> **EXERCISE BRIEF**: Check each line of the entries below for the word "their", and copy the lines that have it.

> **EXCERPTED DATA**:
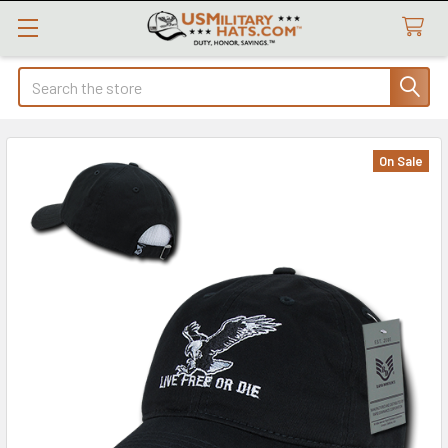
Search
On Sale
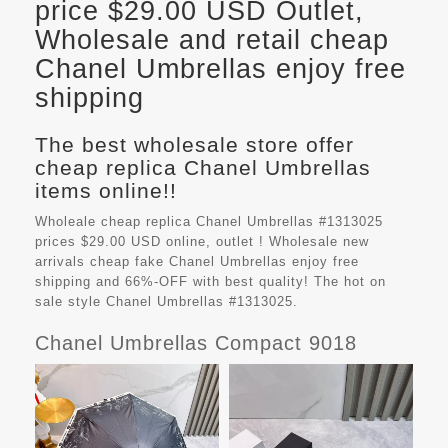
price $29.00 USD Outlet,
Wholesale and retail cheap
Chanel Umbrellas enjoy free
shipping
The best wholesale store offer
cheap replica Chanel Umbrellas
items online!!
Wholeale cheap replica Chanel Umbrellas #1313025
prices $29.00 USD online, outlet ! Wholesale new
arrivals cheap fake
Chanel Umbrellas
enjoy free
shipping and 66%-OFF with best quality! The hot on
sale style Chanel Umbrellas #1313025.
Chanel Umbrellas Compact 9018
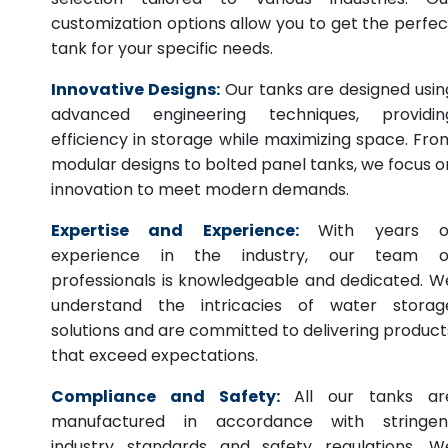
customization options allow you to get the perfec
tank for your specific needs.
Innovative Designs:
Our tanks are designed usin
advanced engineering techniques, providin
efficiency in storage while maximizing space. Fro
modular designs to bolted panel tanks, we focus o
innovation to meet modern demands.
Expertise and Experience:
With years o
experience in the industry, our team o
professionals is knowledgeable and dedicated. W
understand the intricacies of water storag
solutions and are committed to delivering product
that exceed expectations.
Compliance and Safety:
All our tanks ar
manufactured in accordance with stringen
industry standards and safety regulations. W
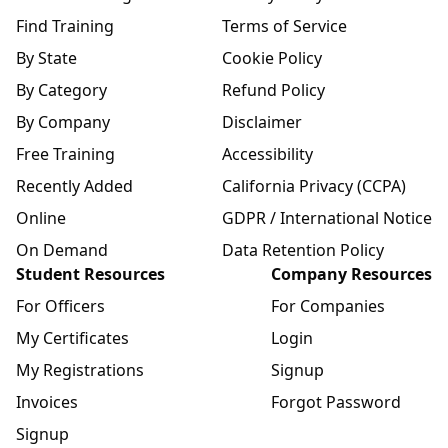
Find Training
Terms of Service
By State
Cookie Policy
By Category
Refund Policy
By Company
Disclaimer
Free Training
Accessibility
Recently Added
California Privacy (CCPA)
Online
GDPR / International Notice
On Demand
Data Retention Policy
Student Resources
Company Resources
For Officers
For Companies
My Certificates
Login
My Registrations
Signup
Invoices
Forgot Password
Signup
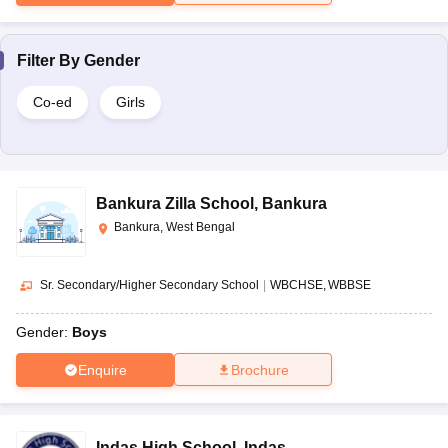
Filter By
Gender
Co-ed
Girls
Bankura Zilla School
,
Bankura
Bankura, West Bengal
Sr. Secondary/Higher Secondary School
|
WBCHSE
WBBSE
Gender:
Boys
Enquire
Brochure
Indas High School
,
Indas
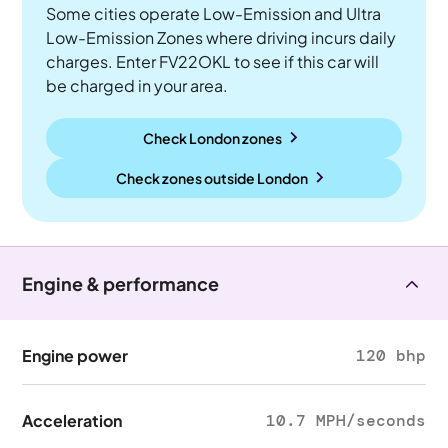
Some cities operate Low-Emission and Ultra
Low-Emission Zones where driving incurs daily
charges. Enter FV22OKL to see if this car will
be charged in your area.
Check London zones
Check zones outside
London
Engine & performance
Engine power
120 bhp
Acceleration
10.7 MPH/seconds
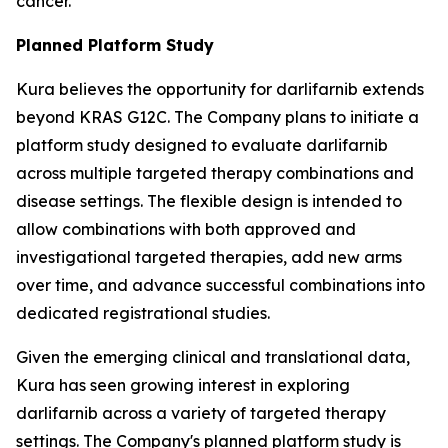
cancer.
Planned Platform Study
Kura believes the opportunity for darlifarnib extends
beyond KRAS G12C. The Company plans to initiate a
platform study designed to evaluate darlifarnib
across multiple targeted therapy combinations and
disease settings. The flexible design is intended to
allow combinations with both approved and
investigational targeted therapies, add new arms
over time, and advance successful combinations into
dedicated registrational studies.
Given the emerging clinical and translational data,
Kura has seen growing interest in exploring
darlifarnib across a variety of targeted therapy
settings. The Company's planned platform study is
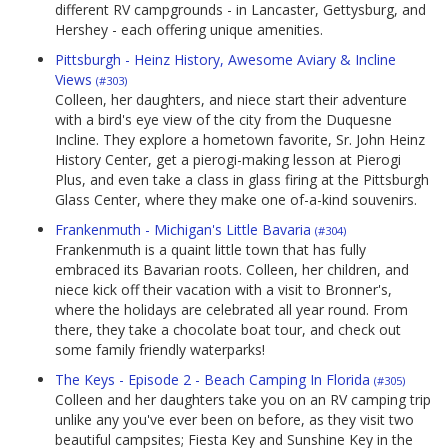
different RV campgrounds - in Lancaster, Gettysburg, and
Hershey - each offering unique amenities.
Pittsburgh - Heinz History, Awesome Aviary & Incline
Views
(#303)
Colleen, her daughters, and niece start their adventure
with a bird's eye view of the city from the Duquesne
Incline. They explore a hometown favorite, Sr. John Heinz
History Center, get a pierogi-making lesson at Pierogi
Plus, and even take a class in glass firing at the Pittsburgh
Glass Center, where they make one of-a-kind souvenirs.
Frankenmuth - Michigan's Little Bavaria
(#304)
Frankenmuth is a quaint little town that has fully
embraced its Bavarian roots. Colleen, her children, and
niece kick off their vacation with a visit to Bronner's,
where the holidays are celebrated all year round. From
there, they take a chocolate boat tour, and check out
some family friendly waterparks!
The Keys - Episode 2 - Beach Camping In Florida
(#305)
Colleen and her daughters take you on an RV camping trip
unlike any you've ever been on before, as they visit two
beautiful campsites; Fiesta Key and Sunshine Key in the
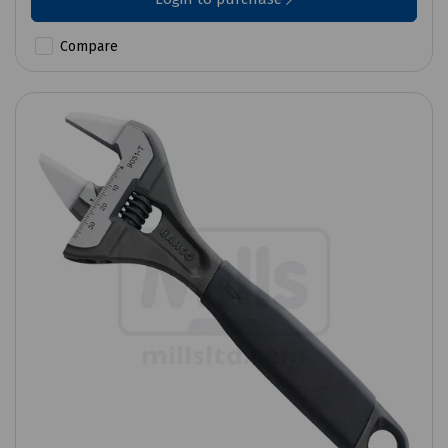
Compare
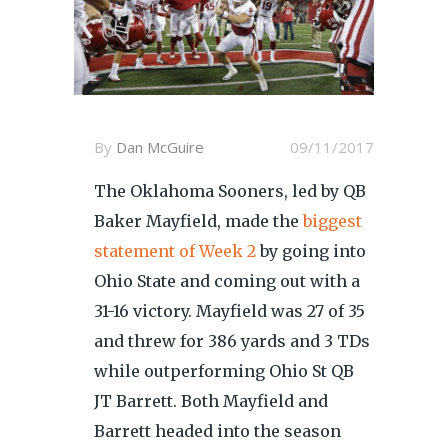
By
Dan McGuire
09/11/2017
The Oklahoma Sooners, led by QB
Baker Mayfield, made the
biggest
statement of Week 2
by going into
Ohio State and coming out with a
31-16 victory. Mayfield was 27 of 35
and threw for 386 yards and 3 TDs
while outperforming Ohio St QB
JT Barrett. Both Mayfield and
Barrett headed into the season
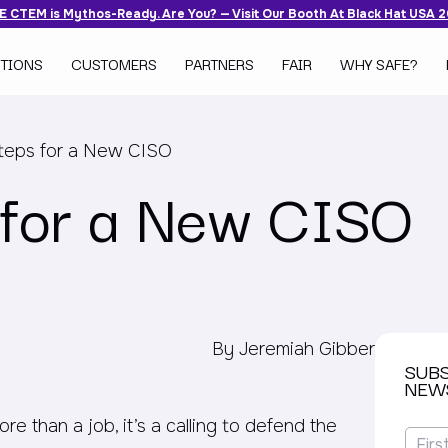
 CTEM is Mythos-Ready. Are You? — Visit Our Booth At Black Hat USA 
TIONS
CUSTOMERS
PARTNERS
FAIR
WHY SAFE?
Steps for a New CISO
s for a New CISO
By Jeremiah Gibber
SUB
NEW
 than a job, it’s a calling to defend the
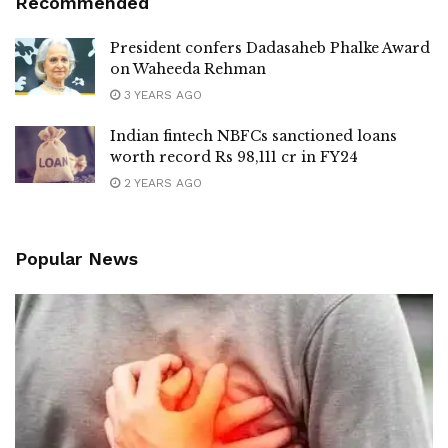
Recommended
President confers Dadasaheb Phalke Award
on Waheeda Rehman
3 YEARS AGO
Indian fintech NBFCs sanctioned loans
worth record Rs 98,111 cr in FY24
2 YEARS AGO
Popular News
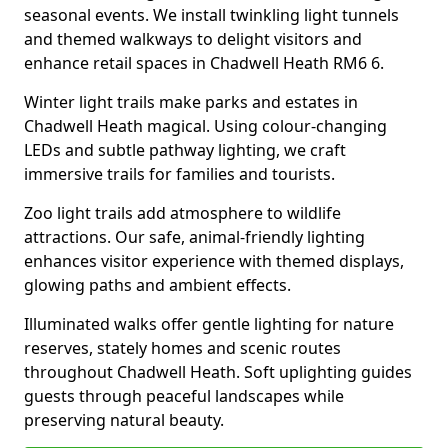
seasonal events. We install twinkling light tunnels
and themed walkways to delight visitors and
enhance retail spaces in Chadwell Heath RM6 6.
Winter light trails make parks and estates in
Chadwell Heath magical. Using colour-changing
LEDs and subtle pathway lighting, we craft
immersive trails for families and tourists.
Zoo light trails add atmosphere to wildlife
attractions. Our safe, animal-friendly lighting
enhances visitor experience with themed displays,
glowing paths and ambient effects.
Illuminated walks offer gentle lighting for nature
reserves, stately homes and scenic routes
throughout Chadwell Heath. Soft uplighting guides
guests through peaceful landscapes while
preserving natural beauty.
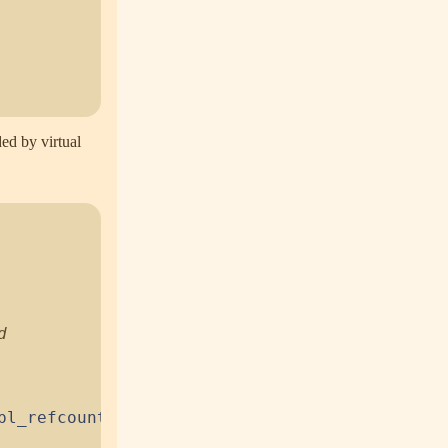
ded by virtual
pl_refcount
(
)
;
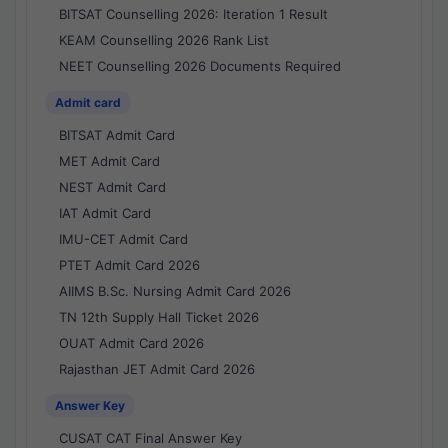
BITSAT Counselling 2026: Iteration 1 Result
KEAM Counselling 2026 Rank List
NEET Counselling 2026 Documents Required
Admit card
BITSAT Admit Card
MET Admit Card
NEST Admit Card
IAT Admit Card
IMU-CET Admit Card
PTET Admit Card 2026
AIIMS B.Sc. Nursing Admit Card 2026
TN 12th Supply Hall Ticket 2026
OUAT Admit Card 2026
Rajasthan JET Admit Card 2026
Answer Key
CUSAT CAT Final Answer Key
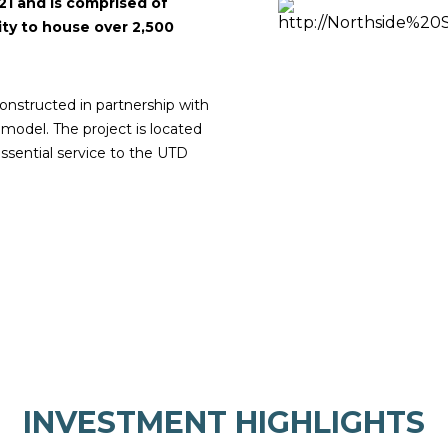
21 and is comprised of
ity to house over 2,500
nstructed in partnership with
 model. The project is located
ssential service to the UTD
INVESTMENT HIGHLIGHTS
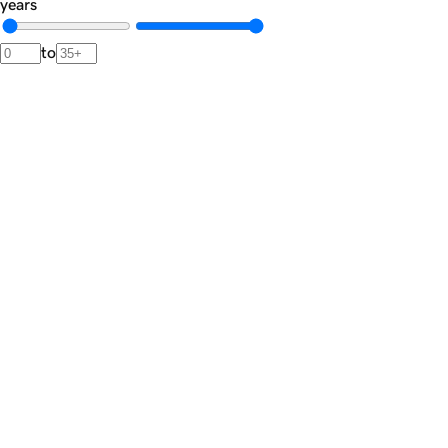
years
to
Newsletter
The
Dispatch.
A private brief from our advisors featuring market signals,
noteworthy transactions, and rare acquisition opportunities.
Join the list
Private market intelligence · Unsubscribe anytime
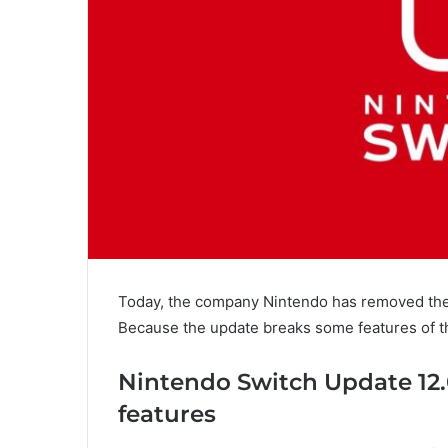
Today, the company Nintendo has removed th
Because the update breaks some features of t
Nintendo Switch Update 12.
features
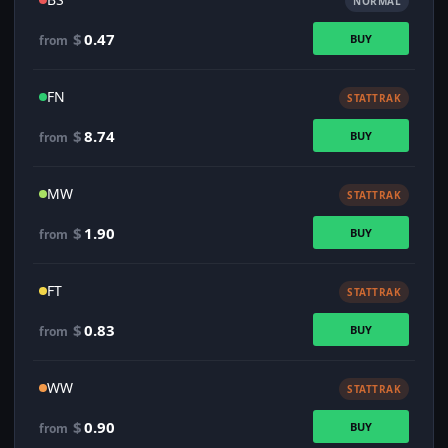
NORMAL
$
0.47
BUY
from
FN
STATTRAK
$
8.74
BUY
from
MW
STATTRAK
$
1.90
BUY
from
FT
STATTRAK
$
0.83
BUY
from
WW
STATTRAK
$
0.90
BUY
from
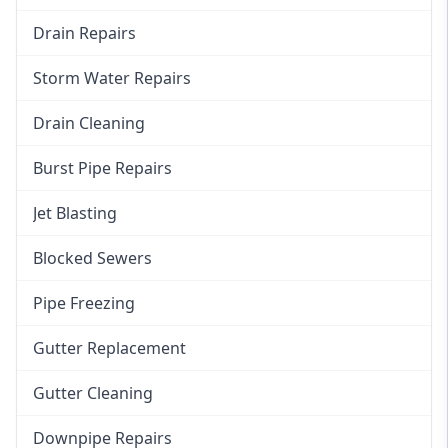
Drain Repairs
Storm Water Repairs
Drain Cleaning
Burst Pipe Repairs
Jet Blasting
Blocked Sewers
Pipe Freezing
Gutter Replacement
Gutter Cleaning
Downpipe Repairs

> **RESULT OF THIS EXERCISE**:
Colleen, her daughters, and niece start their adventure
niece kick off their vacation with a visit to Bronner's,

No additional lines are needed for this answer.